(Saved data entries)
........

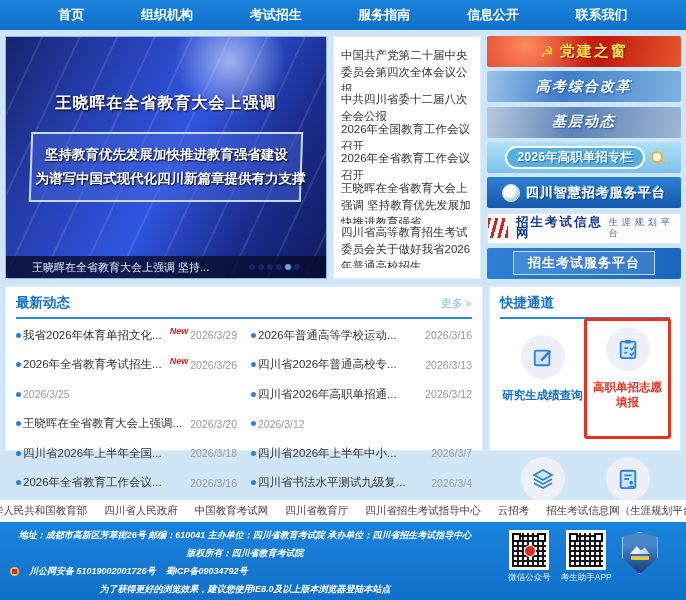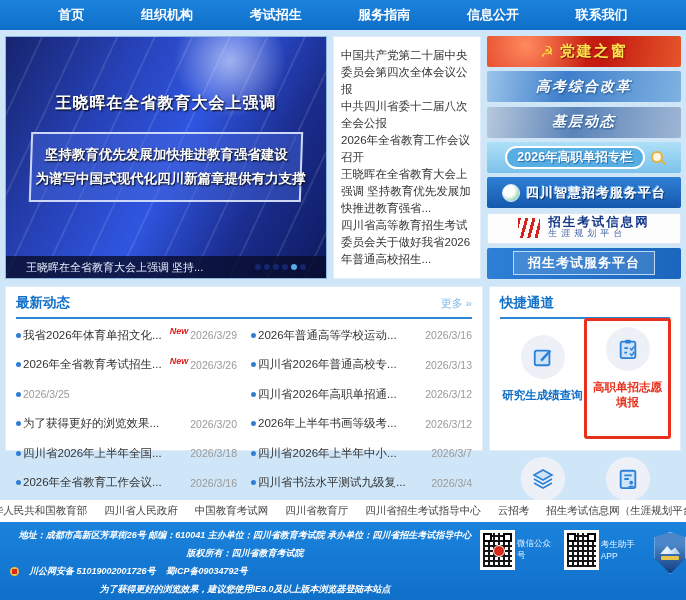--- a/index.html
+++ b/index.html
@@ -18,21 +18,21 @@
   
   .carousel { width:322px; position:relative; border:1px solid #8fb9e4; background:
       radial-gradient(circle at 70% 10%, rgba(255,255,255,.55), rgba(255,255,255,0) 18%),
       linear-gradient(118deg,#16246e 0%,#2742b8 30%,#2f55e0 52%,#1b2d8f 75%,#0d1a5e 100%);
       overflow:hidden; }
   .streak { position:absolute; left:-40px; top:0; width:420px; height:100%;
       background:repeating-linear-gradient(115deg, rgba(255,255,255,.10) 0 2px, transparent 2px 34px); }
   .c-head { position:absolute; top:56px; width:100%; text-align:center; color:#fff; font-size:16px; font-weight:bold; text-shadow:1px 1px 2px #000; letter-spacing:1px; }
   .c-box { position:absolute; top:95px; left:24px; right:24px; border:2px solid #cdd8f8; background:rgba(70,105,220,.45); padding:9px 4px; transform:skewX(-2deg); }
   .c-box div { color:#fff; font-size:13.5px; font-weight:bold; text-align:center; line-height:24px; text-shadow:1px 1px 2px #000; white-space:nowrap; }
-  .c-caption { position:absolute; left:0; right:0; bottom:0; height:22px; background:rgba(8,12,40,.78); display:flex; align-items:center; padding:0 20px; }
+  .c-caption { position:absolute; left:0; right:0; bottom:0; height:22px; background:rgba(8,12,40,.78); display:flex; align-items:center; padding:0 26px; }
   .c-caption span { color:#e8eefc; font-size:11px; flex:1; white-space:nowrap; overflow:hidden; text-overflow:ellipsis; }
   .dots { display:flex; gap:3px; }
   .dots i { width:6px; height:6px; border-radius:50%; background:#15266e; }
   .dots i.on { background:#58a8ea; }
 
   
   .headlines { width:148px; background:#fff; border:1px solid #e3edf7; padding:10px 7px; display:flex; flex-direction:column; justify-content:space-between; }
   .headlines a { color:#333; font-size:11.5px; line-height:17px; text-decoration:none; display:block; overflow:hidden; }
 
   
@@ -46,21 +46,21 @@
   .b3 { background:linear-gradient(100deg,#b8c9dd,#5a83b8 45%,#9fb6d4); }
   .b4 { background:linear-gradient(#aee0f7,#7cc2ec); }
   .b4 .pill { border:2px solid #fff; border-radius:12px; padding:1px 10px; color:#fff; font-size:12.5px; font-weight:bold; background:#56aee3; text-shadow:1px 1px 1px #1f6aa8; white-space:nowrap; }
   .mag { width:12px; height:12px; border:2px solid #e8b23a; border-radius:50%; position:relative; background:#fdf6e3; }
   .mag:after { content:""; position:absolute; width:6px; height:2px; background:#e8b23a; transform:rotate(45deg); right:-5px; bottom:-2px; }
   .b5 { background:linear-gradient(#2f7fd4,#1559ad); }
   .b5 .logo { width:18px; height:18px; border-radius:50%; background:radial-gradient(circle at 35% 35%, #fff 40%, #bfe6c8 60%, #5aa7d8); border:1px solid #d7ecff; }
   .b5 .txt { color:#fff; font-size:13px; font-weight:bold; letter-spacing:1px; text-shadow:1px 1px 0 #0c3a77,-1px -1px 0 #6db7ff; }
   .b6 { background:#fdfdfd; border:1px solid #dfe8f2; gap:8px; }
   .b6 .stripes { width:22px; height:20px; background:repeating-linear-gradient(105deg,#d8231c 0 3px,transparent 3px 7px); }
-  .b6 .t { display:flex; flex-direction:column; line-height:11px; }
+  .b6 .t { display:flex; flex-direction:row; line-height:11px; }
   .b6 .t b { color:#14388a; font-size:12.5px; letter-spacing:2px; }
   .b6 .t s { color:#4a68a8; font-size:9px; letter-spacing:4px; text-decoration:none; }
   .b7 { background:linear-gradient(100deg,#2e7fd6,#1b66bd); }
   .b7 .box { border:1px solid #bcd8f5; padding:2px 14px; color:#fff; font-size:13px; font-weight:bold; letter-spacing:1px; background:rgba(255,255,255,.12); }
 
   
   .panel { background:#fff; border:1px solid #e3edf7; padding:4px 10px 6px; }
   .latest { width:478px; }
   .quick { width:192px; }
   .p-head { display:flex; align-items:center; justify-content:space-between; border-bottom:2px solid #2e86d6; padding:3px 0 5px; }
@@ -85,21 +85,21 @@
   
   .links-bar { height:22px; background:#fff; display:flex; align-items:center; justify-content:center; gap:17px; flex:0 0 auto; }
   .links-bar a { color:#444; font-size:10.5px; text-decoration:none; white-space:nowrap; }
 
   
   footer { height:78px; background:linear-gradient(#1b83dc,#0f6fc9); flex:0 0 auto; display:flex; color:#fff; }
   .f-text { width:470px; margin-left:10px; text-align:center; font-size:9px; font-weight:bold; font-style:italic; line-height:18px; padding-top:4px; }
   .f-mid { display:flex; align-items:center; justify-content:flex-start; gap:10px; }
   .shield-dot { width:9px; height:9px; border-radius:50%; background:radial-gradient(circle,#d92b1a 45%,#f2c13a 46%); display:inline-block; }
   .f-right { flex:1; display:flex; gap:10px; padding-top:8px; justify-content:center; align-items:flex-start; }
-  .qrwrap { display:flex; flex-direction:row; align-items:center; gap:2px; }
+  .qrwrap { display:flex; flex-direction:column; align-items:center; gap:2px; }
   .qr { width:40px; height:40px; background:#fff; padding:3px; position:relative; }
   .qr .mesh { width:100%; height:100%;
       background:repeating-linear-gradient(0deg,#161616 0 2px,transparent 2px 5px),
                  repeating-linear-gradient(90deg,#161616 0 2px,rgba(255,255,255,.85) 2px 5px); }
   .qr .c1,.qr .c2 { position:absolute; width:9px; height:9px; border:2px solid #000; background:#fff; }
   .qr .c1 { top:3px; left:3px; } .qr .c2 { top:3px; right:3px; }
   .qr.seal .mesh:after { content:""; position:absolute; left:50%; top:50%; width:10px; height:10px; margin:-5px 0 0 -5px; border-radius:50%; background:#d92b1a; border:1px solid #fff; }
   .qr { position:relative; }
   .qrlabel { font-size:8.5px; color:#eaf4ff; }
   .shield { width:36px; height:42px; margin-top:2px; background:linear-gradient(#4a86c8 30%,#123f80); clip-path:polygon(50% 0,100% 12%,100% 62%,50% 100%,0 62%,0 12%); border:1px solid #9cc3ea; display:flex; flex-direction:column; align-items:center; justify-content:center; gap:2px; }
@@ -139,20 +139,21 @@
             <i></i>
             <i class="on"></i>
             <i></i>
           </div>
         </div>
       </div>
 
       <div class="headlines">
         <a href="#">中国共产党第二十届中央委员会第四次全体会议公报</a>
         <a href="#">中共四川省委十二届八次全会公报</a>
+        <a href="#">2026年全国教育工作会议召开</a>
         <a href="#">2026年全省教育工作会议召开</a>
         <a href="#">王晓晖在全省教育大会上强调 坚持教育优先发展加快推进教育强省...</a>
         <a href="#">四川省高等教育招生考试委员会关于做好我省2026年普通高校招生...</a>
       </div>
 
       <aside class="sidebar">
         <div class="banner b1">
           <span class="emblem">☭</span>
           <span class="txt">党建之窗</span>
         </div>
@@ -203,21 +204,21 @@
               <a href="#">2026年全省教育考试招生...</a>
               <span class="new">New</span>
               <span class="ndate">2026/3/26</span>
             </li>
             <li class="nrow">
               <span class="dot"></span>
               <span class="ndate">2026/3/25</span>
             </li>
             <li class="nrow">
               <span class="dot"></span>
-              <a href="#">为了获得更好的浏览效果...</a>
+              <a href="#">王晓晖在全省教育大会上强调...</a>
               <span class="ndate">2026/3/20</span>
             </li>
             <li class="nrow">
               <span class="dot"></span>
               <a href="#">四川省2026年上半年全国...</a>
               <span class="ndate">2026/3/18</span>
             </li>
             <li class="nrow">
               <span class="dot"></span>
               <a href="#">2026年全省教育工作会议...</a>
@@ -235,21 +236,20 @@
               <a href="#">四川省2026年普通高校专...</a>
               <span class="ndate">2026/3/13</span>
             </li>
             <li class="nrow">
               <span class="dot"></span>
               <a href="#">四川省2026年高职单招通...</a>
               <span class="ndate">2026/3/12</span>
             </li>
             <li class="nrow">
               <span class="dot"></span>
-              <a href="#">2026年上半年书画等级考...</a>
               <span class="ndate">2026/3/12</span>
             </li>
             <li class="nrow">
               <span class="dot"></span>
               <a href="#">四川省2026年上半年中小...</a>
               <span class="ndate">2026/3/7</span>
             </li>
             <li class="nrow">
               <span class="dot"></span>
               <a href="#">四川省书法水平测试九级复...</a>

........

Copy here each line of the preceding records with "align" in it.

   .c-head { position:absolute; top:56px; width:100%; text-align:center; color:#fff; font-size:16px; font-weight:bold; text-shadow:1px 1px 2px #000; letter-spacing:1px; }
   .c-box div { color:#fff; font-size:13.5px; font-weight:bold; text-align:center; line-height:24px; text-shadow:1px 1px 2px #000; white-space:nowrap; }
-  .c-caption { position:absolute; left:0; right:0; bottom:0; height:22px; background:rgba(8,12,40,.78); display:flex; align-items:center; padding:0 20px; }
+  .c-caption { position:absolute; left:0; right:0; bottom:0; height:22px; background:rgba(8,12,40,.78); display:flex; align-items:center; padding:0 26px; }
   .p-head { display:flex; align-items:center; justify-content:space-between; border-bottom:2px solid #2e86d6; padding:3px 0 5px; }
   .links-bar { height:22px; background:#fff; display:flex; align-items:center; justify-content:center; gap:17px; flex:0 0 auto; }
   .f-text { width:470px; margin-left:10px; text-align:center; font-size:9px; font-weight:bold; font-style:italic; line-height:18px; padding-top:4px; }
   .f-mid { display:flex; align-items:center; justify-content:flex-start; gap:10px; }
   .f-right { flex:1; display:flex; gap:10px; padding-top:8px; justify-content:center; align-items:flex-start; }
-  .qrwrap { display:flex; flex-direction:row; align-items:center; gap:2px; }
+  .qrwrap { display:flex; flex-direction:column; align-items:center; gap:2px; }
   .shield { width:36px; height:42px; margin-top:2px; background:linear-gradient(#4a86c8 30%,#123f80); clip-path:polygon(50% 0,100% 12%,100% 62%,50% 100%,0 62%,0 12%); border:1px solid #9cc3ea; display:flex; flex-direction:column; align-items:center; justify-content:center; gap:2px; }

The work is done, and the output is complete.